Give the data below again exactly as written, without its pictures.

Before and after room images:
*** Block opens ***

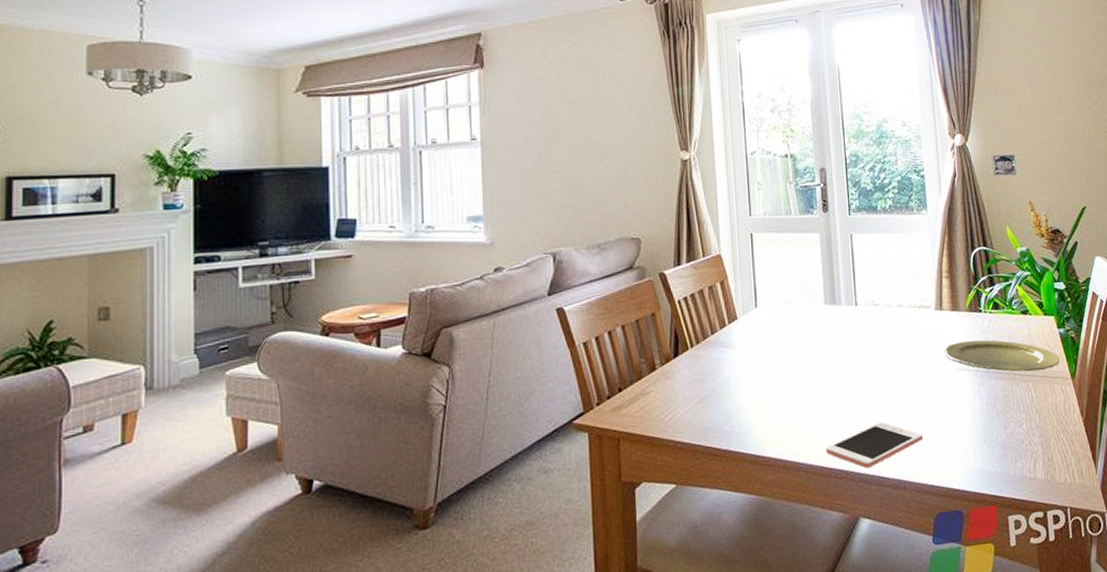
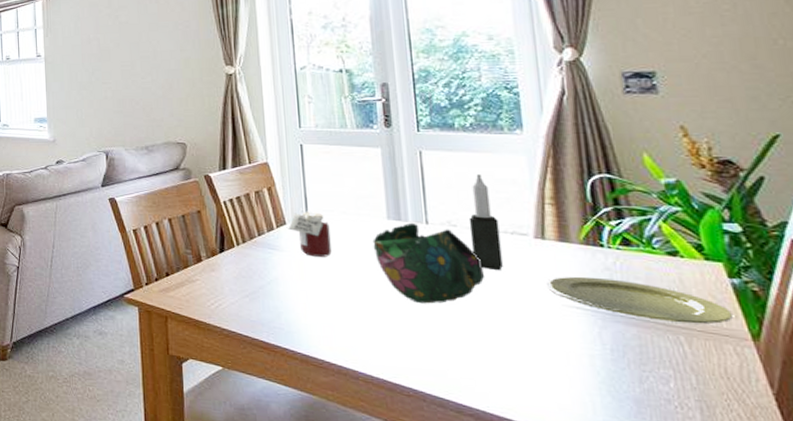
jar: none [739,303,778,351] -> present [288,212,332,257]
decorative bowl: none [812,305,899,385] -> present [372,222,484,304]
cell phone: present [825,421,924,469] -> none [389,347,518,393]
candle: none [888,254,913,344] -> present [468,174,503,270]

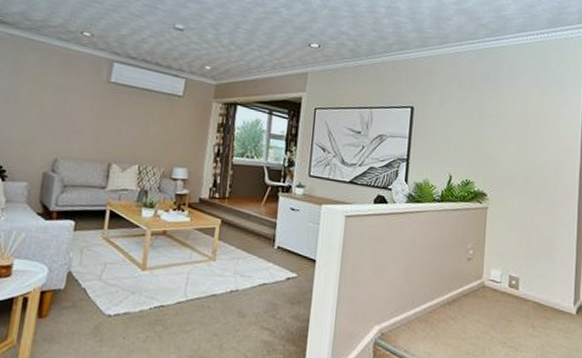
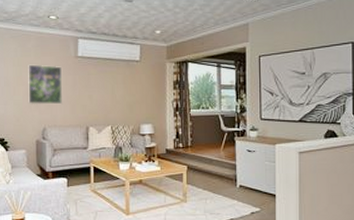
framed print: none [40,83,89,133] -> present [28,64,62,105]

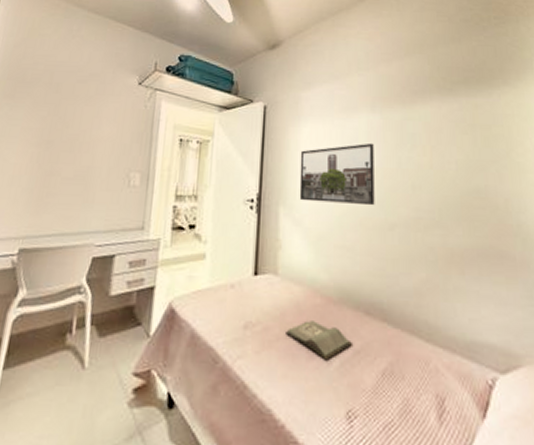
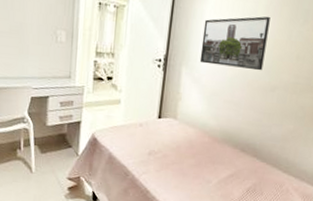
hardback book: present [286,320,354,361] -> none [179,152,229,179]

*** Block closes ***

**Your solution:**
jar: none [739,303,778,351] -> present [288,212,332,257]
decorative bowl: none [812,305,899,385] -> present [372,222,484,304]
cell phone: present [825,421,924,469] -> none [389,347,518,393]
candle: none [888,254,913,344] -> present [468,174,503,270]

framed print: none [40,83,89,133] -> present [28,64,62,105]

hardback book: present [286,320,354,361] -> none [179,152,229,179]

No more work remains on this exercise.